• **Problem description**
Find the lines holding the string "Ορφεύς" in the data, then copy all of them.

• **Saved data entries**

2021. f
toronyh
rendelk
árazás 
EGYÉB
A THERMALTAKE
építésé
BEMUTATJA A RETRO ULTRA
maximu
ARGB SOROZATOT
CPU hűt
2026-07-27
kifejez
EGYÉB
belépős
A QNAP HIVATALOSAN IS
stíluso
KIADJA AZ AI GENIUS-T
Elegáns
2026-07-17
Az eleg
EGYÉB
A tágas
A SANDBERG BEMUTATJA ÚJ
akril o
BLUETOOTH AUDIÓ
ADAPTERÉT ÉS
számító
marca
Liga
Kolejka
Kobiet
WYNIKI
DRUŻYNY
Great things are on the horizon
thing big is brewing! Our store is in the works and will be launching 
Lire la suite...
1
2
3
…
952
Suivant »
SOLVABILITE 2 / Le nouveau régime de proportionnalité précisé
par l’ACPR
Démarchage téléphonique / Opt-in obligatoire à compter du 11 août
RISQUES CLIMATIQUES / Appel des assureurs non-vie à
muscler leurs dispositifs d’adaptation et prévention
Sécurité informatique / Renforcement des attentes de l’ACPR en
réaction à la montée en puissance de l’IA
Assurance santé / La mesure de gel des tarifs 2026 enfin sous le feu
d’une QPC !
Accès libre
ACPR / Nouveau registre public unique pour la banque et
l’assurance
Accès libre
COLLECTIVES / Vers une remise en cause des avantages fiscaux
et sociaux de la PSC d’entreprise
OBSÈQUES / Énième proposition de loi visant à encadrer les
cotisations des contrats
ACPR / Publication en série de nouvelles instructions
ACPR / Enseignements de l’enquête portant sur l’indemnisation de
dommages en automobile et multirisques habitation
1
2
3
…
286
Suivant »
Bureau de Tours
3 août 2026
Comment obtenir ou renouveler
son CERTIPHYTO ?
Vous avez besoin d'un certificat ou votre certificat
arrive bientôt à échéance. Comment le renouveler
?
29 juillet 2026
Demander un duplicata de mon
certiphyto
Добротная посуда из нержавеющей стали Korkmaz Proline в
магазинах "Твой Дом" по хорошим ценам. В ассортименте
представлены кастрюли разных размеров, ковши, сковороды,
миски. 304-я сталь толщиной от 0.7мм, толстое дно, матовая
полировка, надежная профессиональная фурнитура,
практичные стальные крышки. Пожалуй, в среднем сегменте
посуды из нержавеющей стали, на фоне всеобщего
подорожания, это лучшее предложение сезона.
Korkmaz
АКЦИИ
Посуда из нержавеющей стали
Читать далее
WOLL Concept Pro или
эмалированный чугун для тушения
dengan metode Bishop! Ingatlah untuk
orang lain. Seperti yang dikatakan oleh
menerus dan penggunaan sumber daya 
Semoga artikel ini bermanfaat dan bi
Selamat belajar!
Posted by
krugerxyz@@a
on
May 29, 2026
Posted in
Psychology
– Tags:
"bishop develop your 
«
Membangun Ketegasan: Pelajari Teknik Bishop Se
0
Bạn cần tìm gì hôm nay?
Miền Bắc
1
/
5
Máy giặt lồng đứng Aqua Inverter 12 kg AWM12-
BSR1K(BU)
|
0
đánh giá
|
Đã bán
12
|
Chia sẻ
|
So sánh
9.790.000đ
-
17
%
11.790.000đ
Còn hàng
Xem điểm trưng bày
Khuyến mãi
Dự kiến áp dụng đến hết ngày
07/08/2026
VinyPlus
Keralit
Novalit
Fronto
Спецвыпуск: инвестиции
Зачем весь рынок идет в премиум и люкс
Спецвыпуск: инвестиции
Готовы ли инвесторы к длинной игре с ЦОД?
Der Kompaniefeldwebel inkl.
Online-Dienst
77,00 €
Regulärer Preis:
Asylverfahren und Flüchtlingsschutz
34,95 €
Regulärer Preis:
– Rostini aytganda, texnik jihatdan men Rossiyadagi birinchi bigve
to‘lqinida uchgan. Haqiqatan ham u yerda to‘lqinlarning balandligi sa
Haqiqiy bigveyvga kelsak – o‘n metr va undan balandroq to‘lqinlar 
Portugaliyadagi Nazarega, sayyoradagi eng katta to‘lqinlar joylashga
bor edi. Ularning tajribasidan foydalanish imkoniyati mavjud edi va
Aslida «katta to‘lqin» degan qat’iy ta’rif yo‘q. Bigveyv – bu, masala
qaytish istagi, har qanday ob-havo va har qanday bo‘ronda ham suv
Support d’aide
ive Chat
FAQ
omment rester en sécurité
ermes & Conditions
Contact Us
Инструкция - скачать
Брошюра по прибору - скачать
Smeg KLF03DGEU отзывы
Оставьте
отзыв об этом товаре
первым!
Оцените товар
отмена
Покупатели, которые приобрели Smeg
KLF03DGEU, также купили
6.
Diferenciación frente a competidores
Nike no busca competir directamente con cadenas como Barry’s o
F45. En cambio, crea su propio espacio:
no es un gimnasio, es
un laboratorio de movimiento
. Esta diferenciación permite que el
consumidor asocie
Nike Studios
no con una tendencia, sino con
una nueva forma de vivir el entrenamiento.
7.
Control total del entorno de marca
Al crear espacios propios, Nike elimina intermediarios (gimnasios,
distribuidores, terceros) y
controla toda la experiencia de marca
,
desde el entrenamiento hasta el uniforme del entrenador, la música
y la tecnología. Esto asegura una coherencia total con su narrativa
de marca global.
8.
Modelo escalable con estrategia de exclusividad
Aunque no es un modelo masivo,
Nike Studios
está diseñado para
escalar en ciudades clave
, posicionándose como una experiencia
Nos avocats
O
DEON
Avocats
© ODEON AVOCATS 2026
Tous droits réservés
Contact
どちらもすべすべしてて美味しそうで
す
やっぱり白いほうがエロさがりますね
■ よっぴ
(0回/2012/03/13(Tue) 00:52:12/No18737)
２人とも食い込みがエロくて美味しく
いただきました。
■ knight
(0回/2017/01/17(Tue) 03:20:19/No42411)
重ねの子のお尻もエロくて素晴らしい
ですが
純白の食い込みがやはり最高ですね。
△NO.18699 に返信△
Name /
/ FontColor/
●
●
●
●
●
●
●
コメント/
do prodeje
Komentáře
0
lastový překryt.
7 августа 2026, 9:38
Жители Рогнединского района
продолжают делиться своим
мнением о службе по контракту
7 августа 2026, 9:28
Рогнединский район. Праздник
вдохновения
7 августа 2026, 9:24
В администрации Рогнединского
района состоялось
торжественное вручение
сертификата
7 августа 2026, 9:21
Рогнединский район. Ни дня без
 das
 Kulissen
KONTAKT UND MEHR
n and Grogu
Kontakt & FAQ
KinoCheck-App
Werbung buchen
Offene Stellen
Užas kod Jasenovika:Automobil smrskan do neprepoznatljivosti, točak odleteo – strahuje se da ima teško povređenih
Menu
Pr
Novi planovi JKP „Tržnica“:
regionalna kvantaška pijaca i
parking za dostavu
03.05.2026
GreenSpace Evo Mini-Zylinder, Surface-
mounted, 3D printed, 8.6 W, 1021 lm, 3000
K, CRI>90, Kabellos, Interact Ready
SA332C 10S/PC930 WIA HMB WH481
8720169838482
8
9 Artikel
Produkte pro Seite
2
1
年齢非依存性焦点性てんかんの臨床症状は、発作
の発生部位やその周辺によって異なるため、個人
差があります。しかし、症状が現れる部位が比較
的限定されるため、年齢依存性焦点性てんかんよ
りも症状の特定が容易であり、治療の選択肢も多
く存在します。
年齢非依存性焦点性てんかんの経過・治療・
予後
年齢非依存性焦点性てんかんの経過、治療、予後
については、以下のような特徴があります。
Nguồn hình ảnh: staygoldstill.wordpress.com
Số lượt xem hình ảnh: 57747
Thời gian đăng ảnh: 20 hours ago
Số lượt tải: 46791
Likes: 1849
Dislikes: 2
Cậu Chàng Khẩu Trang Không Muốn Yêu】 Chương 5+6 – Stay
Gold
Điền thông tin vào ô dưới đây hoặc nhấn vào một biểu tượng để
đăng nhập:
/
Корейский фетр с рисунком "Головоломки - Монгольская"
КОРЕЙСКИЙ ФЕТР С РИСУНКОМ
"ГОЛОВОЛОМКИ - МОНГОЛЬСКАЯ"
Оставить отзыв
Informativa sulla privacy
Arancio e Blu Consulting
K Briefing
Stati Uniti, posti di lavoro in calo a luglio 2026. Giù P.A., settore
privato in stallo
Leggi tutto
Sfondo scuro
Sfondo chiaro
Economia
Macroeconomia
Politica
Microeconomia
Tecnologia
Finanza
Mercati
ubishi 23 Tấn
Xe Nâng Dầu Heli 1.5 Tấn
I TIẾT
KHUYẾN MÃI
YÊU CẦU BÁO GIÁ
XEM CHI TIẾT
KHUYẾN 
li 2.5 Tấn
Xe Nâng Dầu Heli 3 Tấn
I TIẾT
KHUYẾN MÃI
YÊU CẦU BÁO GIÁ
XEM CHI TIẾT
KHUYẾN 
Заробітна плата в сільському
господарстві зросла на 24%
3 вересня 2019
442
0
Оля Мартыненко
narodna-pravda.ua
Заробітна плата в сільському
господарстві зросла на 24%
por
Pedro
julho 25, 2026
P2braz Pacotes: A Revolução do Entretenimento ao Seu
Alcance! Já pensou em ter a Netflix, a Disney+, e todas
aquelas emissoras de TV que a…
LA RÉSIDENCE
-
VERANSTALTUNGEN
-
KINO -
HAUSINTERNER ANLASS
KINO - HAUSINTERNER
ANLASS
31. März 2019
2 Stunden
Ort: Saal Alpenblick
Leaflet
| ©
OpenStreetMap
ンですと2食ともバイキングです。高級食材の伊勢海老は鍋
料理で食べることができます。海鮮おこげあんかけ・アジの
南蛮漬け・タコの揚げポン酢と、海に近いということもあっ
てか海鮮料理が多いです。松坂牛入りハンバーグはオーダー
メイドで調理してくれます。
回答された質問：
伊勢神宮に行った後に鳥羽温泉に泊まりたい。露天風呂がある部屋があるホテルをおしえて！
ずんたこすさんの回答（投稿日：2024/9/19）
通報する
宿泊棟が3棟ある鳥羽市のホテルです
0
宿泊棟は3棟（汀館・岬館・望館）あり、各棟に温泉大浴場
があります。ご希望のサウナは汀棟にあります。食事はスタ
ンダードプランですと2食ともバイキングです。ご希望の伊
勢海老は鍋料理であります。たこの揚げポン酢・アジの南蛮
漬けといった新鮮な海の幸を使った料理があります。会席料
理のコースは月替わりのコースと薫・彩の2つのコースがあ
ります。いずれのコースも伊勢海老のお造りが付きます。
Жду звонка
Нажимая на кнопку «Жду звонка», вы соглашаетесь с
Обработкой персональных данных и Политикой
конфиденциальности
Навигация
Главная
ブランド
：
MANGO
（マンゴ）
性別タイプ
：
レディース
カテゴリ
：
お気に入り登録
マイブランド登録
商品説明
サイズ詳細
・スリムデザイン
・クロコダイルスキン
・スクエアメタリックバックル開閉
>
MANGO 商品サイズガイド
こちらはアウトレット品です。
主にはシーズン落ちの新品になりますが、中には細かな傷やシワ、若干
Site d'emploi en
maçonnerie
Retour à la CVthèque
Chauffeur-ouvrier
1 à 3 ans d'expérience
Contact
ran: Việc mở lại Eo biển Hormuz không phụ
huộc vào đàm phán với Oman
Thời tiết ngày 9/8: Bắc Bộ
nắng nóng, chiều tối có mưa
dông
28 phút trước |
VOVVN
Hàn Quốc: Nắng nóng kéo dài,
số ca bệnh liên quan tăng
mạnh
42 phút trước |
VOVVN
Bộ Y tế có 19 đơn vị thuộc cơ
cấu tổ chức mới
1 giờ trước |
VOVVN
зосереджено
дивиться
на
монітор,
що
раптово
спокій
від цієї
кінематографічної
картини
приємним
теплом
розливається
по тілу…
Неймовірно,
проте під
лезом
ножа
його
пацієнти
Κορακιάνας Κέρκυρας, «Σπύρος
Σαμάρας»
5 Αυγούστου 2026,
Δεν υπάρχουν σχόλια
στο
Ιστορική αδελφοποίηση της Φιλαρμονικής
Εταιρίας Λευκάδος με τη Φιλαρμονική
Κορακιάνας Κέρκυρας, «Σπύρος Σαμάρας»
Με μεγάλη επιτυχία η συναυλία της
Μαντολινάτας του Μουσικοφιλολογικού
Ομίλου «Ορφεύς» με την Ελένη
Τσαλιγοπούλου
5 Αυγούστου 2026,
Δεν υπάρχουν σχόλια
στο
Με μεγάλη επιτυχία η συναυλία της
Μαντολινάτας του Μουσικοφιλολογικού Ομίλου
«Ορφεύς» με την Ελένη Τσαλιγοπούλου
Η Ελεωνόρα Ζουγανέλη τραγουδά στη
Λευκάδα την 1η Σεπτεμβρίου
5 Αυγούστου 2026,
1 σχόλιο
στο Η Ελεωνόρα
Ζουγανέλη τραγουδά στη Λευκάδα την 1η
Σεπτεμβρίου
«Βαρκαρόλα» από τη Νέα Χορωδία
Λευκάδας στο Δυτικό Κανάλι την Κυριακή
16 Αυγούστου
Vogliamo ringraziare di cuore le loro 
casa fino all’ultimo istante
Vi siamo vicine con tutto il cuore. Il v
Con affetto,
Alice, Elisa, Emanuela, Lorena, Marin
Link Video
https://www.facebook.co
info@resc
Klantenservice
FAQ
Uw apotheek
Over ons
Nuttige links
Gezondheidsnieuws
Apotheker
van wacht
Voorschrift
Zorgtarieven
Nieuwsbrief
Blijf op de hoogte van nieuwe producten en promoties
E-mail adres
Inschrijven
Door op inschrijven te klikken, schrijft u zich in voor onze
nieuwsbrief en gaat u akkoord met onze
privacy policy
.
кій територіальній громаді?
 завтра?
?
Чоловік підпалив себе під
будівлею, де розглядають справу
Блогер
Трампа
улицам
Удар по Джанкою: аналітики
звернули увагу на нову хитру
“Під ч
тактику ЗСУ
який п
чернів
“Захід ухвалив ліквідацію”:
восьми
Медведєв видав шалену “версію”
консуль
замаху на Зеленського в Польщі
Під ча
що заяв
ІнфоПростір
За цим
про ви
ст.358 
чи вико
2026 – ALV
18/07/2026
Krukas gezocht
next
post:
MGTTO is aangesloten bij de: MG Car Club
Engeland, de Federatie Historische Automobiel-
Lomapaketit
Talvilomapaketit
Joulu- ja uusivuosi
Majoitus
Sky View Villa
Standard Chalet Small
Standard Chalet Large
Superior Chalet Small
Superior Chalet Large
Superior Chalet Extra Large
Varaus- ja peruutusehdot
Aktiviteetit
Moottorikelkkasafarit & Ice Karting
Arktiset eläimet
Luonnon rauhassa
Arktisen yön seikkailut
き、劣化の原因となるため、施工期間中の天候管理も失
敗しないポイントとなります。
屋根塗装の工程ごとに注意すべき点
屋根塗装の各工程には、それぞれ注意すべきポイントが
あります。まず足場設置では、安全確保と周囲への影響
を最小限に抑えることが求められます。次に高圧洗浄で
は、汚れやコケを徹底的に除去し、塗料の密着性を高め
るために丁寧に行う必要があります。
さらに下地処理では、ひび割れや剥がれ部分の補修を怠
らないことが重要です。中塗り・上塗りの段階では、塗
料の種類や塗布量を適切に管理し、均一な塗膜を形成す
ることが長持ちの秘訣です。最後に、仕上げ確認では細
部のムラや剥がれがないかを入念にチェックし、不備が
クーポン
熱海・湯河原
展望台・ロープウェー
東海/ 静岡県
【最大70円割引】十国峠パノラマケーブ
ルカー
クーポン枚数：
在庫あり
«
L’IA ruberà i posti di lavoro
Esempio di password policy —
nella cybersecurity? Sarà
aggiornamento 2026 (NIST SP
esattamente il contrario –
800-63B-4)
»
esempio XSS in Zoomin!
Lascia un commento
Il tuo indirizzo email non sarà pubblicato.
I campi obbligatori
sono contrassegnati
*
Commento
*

• **Solution to this problem**
Ομίλου «Ορφεύς» με την Ελένη
«Ορφεύς» με την Ελένη Τσαλιγοπούλου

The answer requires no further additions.